§ O QUE SE PEDE
Dê continuidade ao artigo sobre a revisão do Plano Diretor Estratégico de São Paulo e o transporte coletivo, começando logo após a última frase apresentada.

§ TEXTO EXTRAÍDO
• • •

Revisão do Plano Diretor – o transporte coletivo

Revisão do Plano Diretor – o transporte coletivo

REDAÇÃO

12 de maio de 2021 | 21h30

Marcelo Valença, Advogado. Especialista em Direito Imobiliário, Sócio de Valisa Business Intelligence

Nesse ano, teremos a revisão do Plano Diretor Estratégico de São Paulo (PDE) e uma atualização que estava prevista no Plano Diretor atual de 2014. A Constituição Federal funciona como o contrato social do país: diz quem manda, como manda, quem obedece, o que os obedecidos podem fazer para se proteger de quem manda. Todos têm direito à vida, saúde, moradia, educação, ir e vir. Quem diz onde ficam os hospitais, onde os cidadãos moram e estudam, de onde eles vêm e para onde vão diariamente é o PDE.

• • •

§ DADOS FORNECIDOS
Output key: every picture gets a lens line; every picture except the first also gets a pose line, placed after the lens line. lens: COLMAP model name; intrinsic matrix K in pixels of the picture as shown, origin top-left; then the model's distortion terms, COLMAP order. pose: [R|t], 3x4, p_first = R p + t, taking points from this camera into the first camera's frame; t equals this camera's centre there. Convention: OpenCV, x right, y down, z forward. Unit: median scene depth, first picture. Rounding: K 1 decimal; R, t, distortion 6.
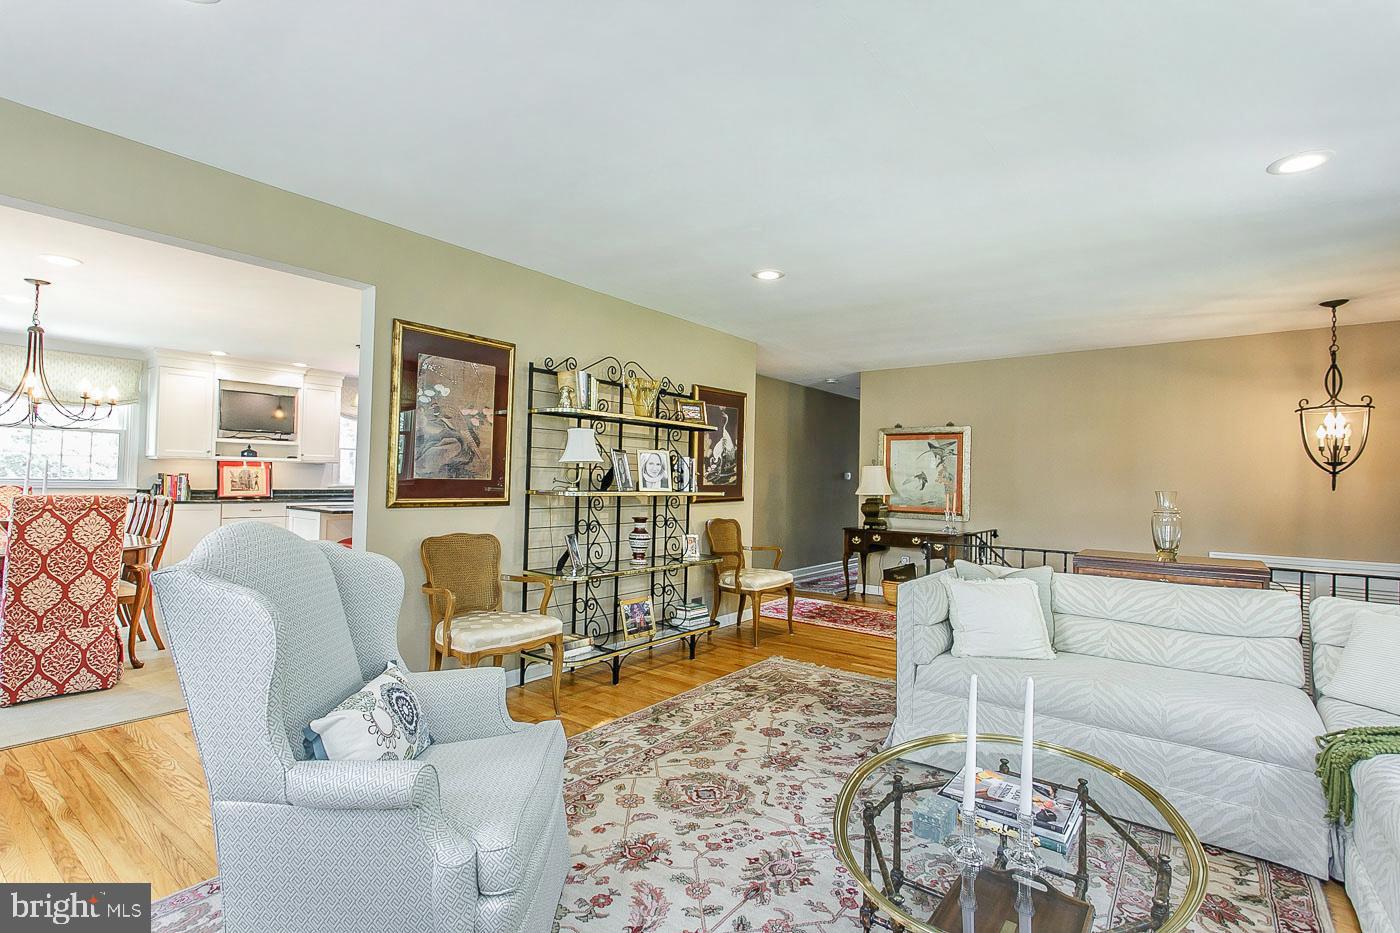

• • •

§ RESPOSTA ESPERADA
O foco do PDE vigente é incentivar o crescimento da cidade nas áreas ao longo dos eixos de transporte público. É por isso que estamos vendo o renascimento das Avenidas Rebouças/Consolação e Santo Amaro (há corredor de ônibus e linha de metrô em cada uma). No caso da Rebouças/Consolação e Santo Amaro, alguns mecanismos do atual PDE foram muito importantes: prédios de uso misto – comercial, serviço e residencial; fachada ativa – praças de convívio no térreo; e adicional de potencial construtivo pela proximidade dos corredores de ônibus, avenidas e metrô.

A bola da vez para a revisão do PDE deste ano são os BRTs (bus rapid transit – trânsito rápido para ônibus). A ideia é aproveitar o que acontece hoje nas Avenidas Rebouças e Santo Amaro e levar para toda cidade, também para deslocar melhor as pessoas e desenvolver os bairros com novos tipos de usos, criando assim centros de atração nos bairros e os necessários empregos locais para fazer com que as pessoas trabalhem nos seus bairros.

Essa ideia vem desde a década de 1990, quando se falava em reverter a periferização da cidade de São Paulo de forma que a prefeitura não precisasse levar linhas de ônibus, postos de saúde, escolas, conjuntos habitacionais para a periferia, uma vez que, naquela época, o Centro já estava vazio e tinha infraestrutura de transporte. Não deu certo.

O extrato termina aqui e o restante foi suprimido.